Richard Grant, associate editor of F1000, says that the rankings give authors a valuable measure, complementary to journal league tables based on citation impact. He says that the first F1000 rankings will be refined, adding that F1000 is "constantly striving to improve coverage in all specialities".
Created in 2002, the F1000 aims to filter the literature by asking experts to select noteworthy papers and rate them as 6 (recommended), 8 (must read) or 10 (exceptional). Now, it has extended the concept by totting up the scores of all a journal's rated articles over a given period, and normalizing the totals — adjusting for the total number of articles that the journal published over that period, for example.

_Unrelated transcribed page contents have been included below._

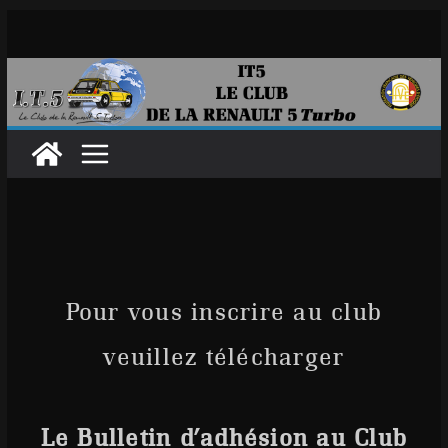
Passer
au
contenu
Pour vous inscrire au club
veuillez télécharger
Le Bulletin d’adhésion au Club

The results put the usual suspects at the top. In the rankings for 2010, the latest full year available, Nature leads in biology and the New England Journal of Medicine in medicine. But further down the lists, the F1000 often departs from impact factors. "We're aware the correlation with impact factors isn't exact, and we wouldn't expect it to be," says Grant. The Proceedings of the National Academy of Sciences (PNAS) "does particularly well by our ranking because there are a lot of papers in there that are obviously valuable to the community".
But some critics say that the limited number of papers reviewed — fewer than 20,000 per year, of more than one million published — could compromise the rankings. "The scores may tell us as much about the composition of the F1000 faculty as they do about the relative quality of various journals," says Carl Bergstrom, a biologist at the University of Washington, Seattle, and an F1000 faculty member who publishes a rival metric, the Eigenfactor.

Philip Davis, a scholarly-publishing expert at Cornell University in Ithaca, New York, says that "a single enthusiastic reviewer could propel a small, specialist journal into a high ranking simply by submitting more reviews". One journal seems to owe its surprisingly high ranking to a series of very positive evaluations of its articles by its own editor.
Grant says that such a competing interest should have been declared, and that the F1000 will look into the matter. In the interim, the journal in question has been withdrawn from the rankings. The F1000 will also make its code of conduct more explicit, says Grant. He notes that all evaluations and methodology are available on the F1000's website, making the ranking process transparent and allowing users to alert the F1000 to any concerns.